-- PROVIDED RECORDS follows --

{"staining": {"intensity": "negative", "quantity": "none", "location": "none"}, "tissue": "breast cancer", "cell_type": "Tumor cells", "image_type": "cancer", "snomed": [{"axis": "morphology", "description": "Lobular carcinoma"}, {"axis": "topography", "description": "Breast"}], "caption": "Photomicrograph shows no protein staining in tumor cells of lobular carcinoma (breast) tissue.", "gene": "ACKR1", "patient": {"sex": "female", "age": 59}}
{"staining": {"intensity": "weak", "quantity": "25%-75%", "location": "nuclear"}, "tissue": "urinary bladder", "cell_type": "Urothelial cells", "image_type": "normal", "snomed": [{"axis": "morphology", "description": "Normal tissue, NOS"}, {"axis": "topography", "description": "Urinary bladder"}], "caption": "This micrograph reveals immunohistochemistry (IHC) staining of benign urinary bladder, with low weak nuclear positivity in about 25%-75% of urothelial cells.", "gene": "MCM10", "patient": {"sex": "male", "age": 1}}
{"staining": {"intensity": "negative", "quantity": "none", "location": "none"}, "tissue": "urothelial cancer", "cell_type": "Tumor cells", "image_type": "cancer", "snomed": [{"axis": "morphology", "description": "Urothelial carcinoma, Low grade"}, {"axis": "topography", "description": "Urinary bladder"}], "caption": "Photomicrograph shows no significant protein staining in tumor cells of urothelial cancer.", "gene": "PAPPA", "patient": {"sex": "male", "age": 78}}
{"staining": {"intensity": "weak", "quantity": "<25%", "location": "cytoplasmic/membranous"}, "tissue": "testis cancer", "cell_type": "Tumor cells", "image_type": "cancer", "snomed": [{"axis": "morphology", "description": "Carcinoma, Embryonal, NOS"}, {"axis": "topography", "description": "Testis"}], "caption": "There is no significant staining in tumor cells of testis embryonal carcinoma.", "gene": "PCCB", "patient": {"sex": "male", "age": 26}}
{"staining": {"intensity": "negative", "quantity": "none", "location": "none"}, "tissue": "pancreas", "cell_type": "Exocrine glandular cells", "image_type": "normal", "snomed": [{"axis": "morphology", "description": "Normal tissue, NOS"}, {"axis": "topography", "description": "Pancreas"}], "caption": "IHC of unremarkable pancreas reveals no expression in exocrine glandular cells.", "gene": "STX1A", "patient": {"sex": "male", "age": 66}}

-- PROVIDED RECORDS concluded --

- PROBLEM TO SOLVE
Only lines holding the word "shows" are wanted, so copy each of them from the records above.

- TASK OUTPUT
{"staining": {"intensity": "negative", "quantity": "none", "location": "none"}, "tissue": "breast cancer", "cell_type": "Tumor cells", "image_type": "cancer", "snomed": [{"axis": "morphology", "description": "Lobular carcinoma"}, {"axis": "topography", "description": "Breast"}], "caption": "Photomicrograph shows no protein staining in tumor cells of lobular carcinoma (breast) tissue.", "gene": "ACKR1", "patient": {"sex": "female", "age": 59}}
{"staining": {"intensity": "negative", "quantity": "none", "location": "none"}, "tissue": "urothelial cancer", "cell_type": "Tumor cells", "image_type": "cancer", "snomed": [{"axis": "morphology", "description": "Urothelial carcinoma, Low grade"}, {"axis": "topography", "description": "Urinary bladder"}], "caption": "Photomicrograph shows no significant protein staining in tumor cells of urothelial cancer.", "gene": "PAPPA", "patient": {"sex": "male", "age": 78}}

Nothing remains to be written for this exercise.